Nondualism in Western Philosophy: a Series of Pointers (8/11)

By Greg Goode

Photo by David Hemmings


This is a series of pointers to how the Western approach can assist with one’s self-inquiry. It is less a historical survey, and more a collection of Western views that might serve as tools for inquiry, along with suggestions on how these tools might be used. Every week we will publish one new article on this topic in a total of eleven articles.


And Away from Metaphysics

Beginning in the early twentieth century, Western philosophy began to sprout reactions against the metaphysical urge. Philosophers such as John Dewey, Martin Heidegger, Jean-Paul Sartre, Hans-Georg Gadamer, Jacques Derrida, Michel Foucault, Nelson Goodman and Donald Davidson have criticized metaphysical claims that there is a way the world truly is. These writers have inspired anti-metaphysical movements such as pragmatism, existentialism, hermeneutics, deconstructionism and postmodernism.

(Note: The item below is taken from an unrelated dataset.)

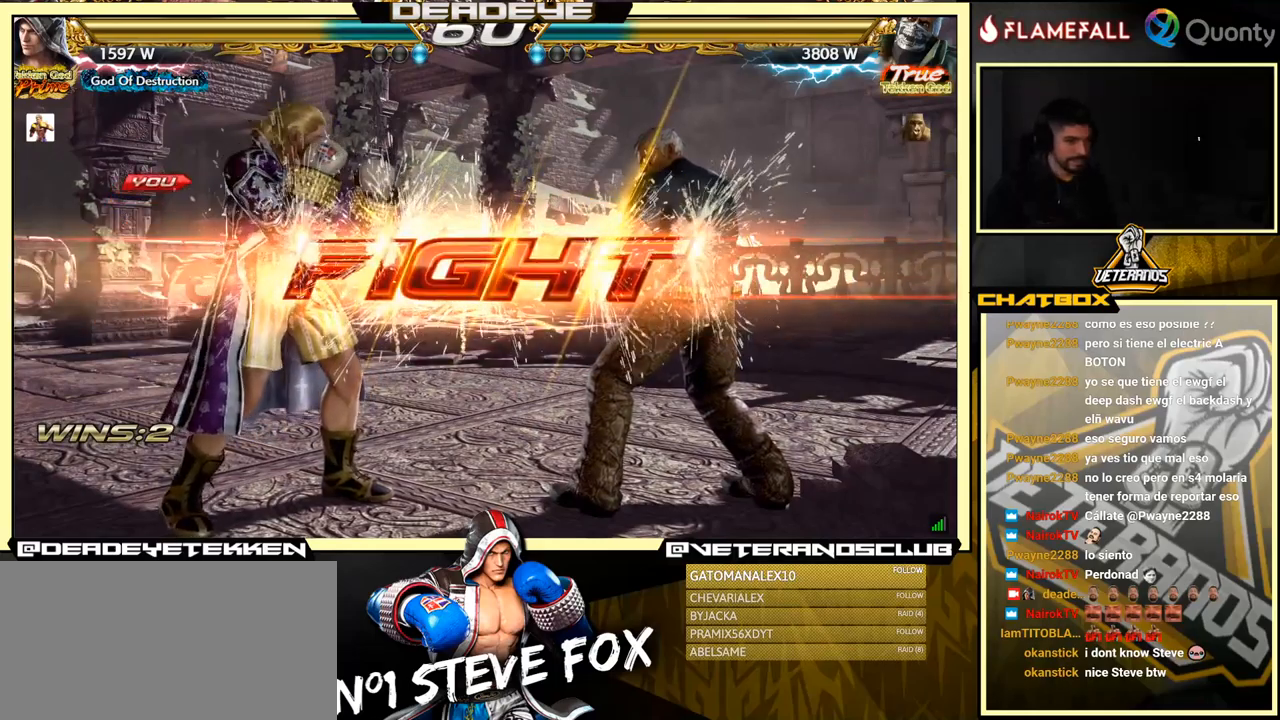
{"buttons": ["SQUARE"], "left_stick": "center", "events": [[316, "SQUARE", "down"], [366, "SQUARE", "up"], [416, "TRIANGLE", "down"], [483, "SQUARE", "down"], [483, "TRIANGLE", "up"]]}
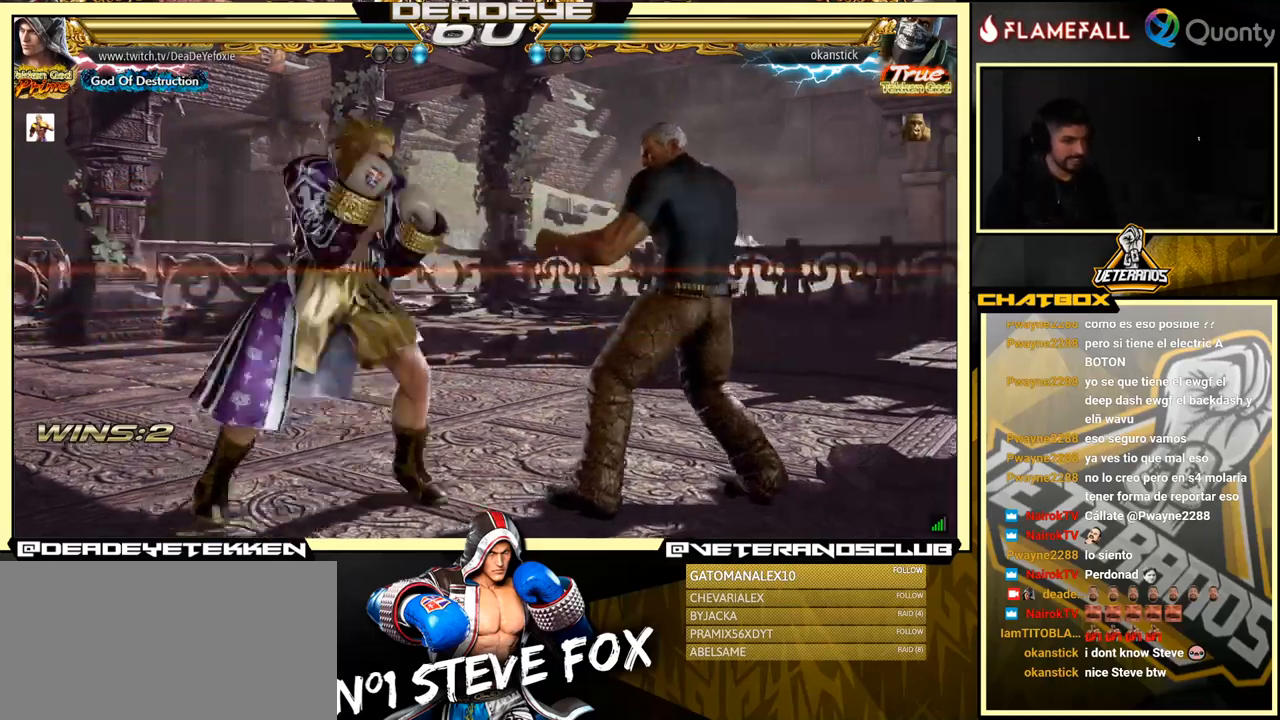
{"buttons": [], "left_stick": "left", "events": [[33, "SQUARE", "up"], [66, "left_stick", "left"], [100, "SQUARE", "down"], [150, "SQUARE", "up"], [166, "SQUARE", "down"], [233, "SQUARE", "up"]]}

The individual philosophers and movements lie beyond the scope of this chapter, but many of them are summarized quite nicely by Richard Rorty in a recent article. Rorty, who has referred to himself as an “antidualist” or an “anti-essentialist” or a “pragmatist” or a “nonrepresentationalist,” has written tirelessly against metaphysics ever since his well known book Philosophy and the Mirror of Nature (Rorty, 1981). In his recent article “A World without Substances” (Rorty, 1999), he summarizes the various philosophies that have turned away from making metaphysical claims. He sees most anti- metaphysical philosophies as trying to shake off the traditional dualisms such as essence/accident, substance/property, appearance/reality and subject/object. There are certain other commonalities as well. Anti-metaphysical views do not hold that there is a way that things really are. Instead, they hold that

  • No description of things is intrinsically privileged over others. Its “betterness” depends upon the purpose at hand.
  • Things do not consist of essences but of relations to other things.
  • We never know a thing-in-itself. We never know anything in a description-neutral way; we only know true sentences about it.
  • “Objective truth” does not mean “in touch with reality,” but instead means “in consensus with other inquirers.”
  • The old, invidious distinction between appearance vs. reality has given way to the new, pragmatic distinction between less useful descriptions vs. more useful descriptions. The anti-metaphysical approach is somewhat like Nagarjuna’s teaching, in which phenomenality is likened to Indra’s net of jewels. In Indra’s net, no jewel is primary or basic, and there is no basic substratum or essence holding everything together. Rather, each jewel reflects only the reflections of all the other jewels. Anti-metaphysics can be seen as nondualistic, not by claiming that “reality is One,” but by not falling into dualistic claims. Instead of advocating a new replacement for the essences that have been dropped, anti- metaphysics says, “Let’s change the subject.”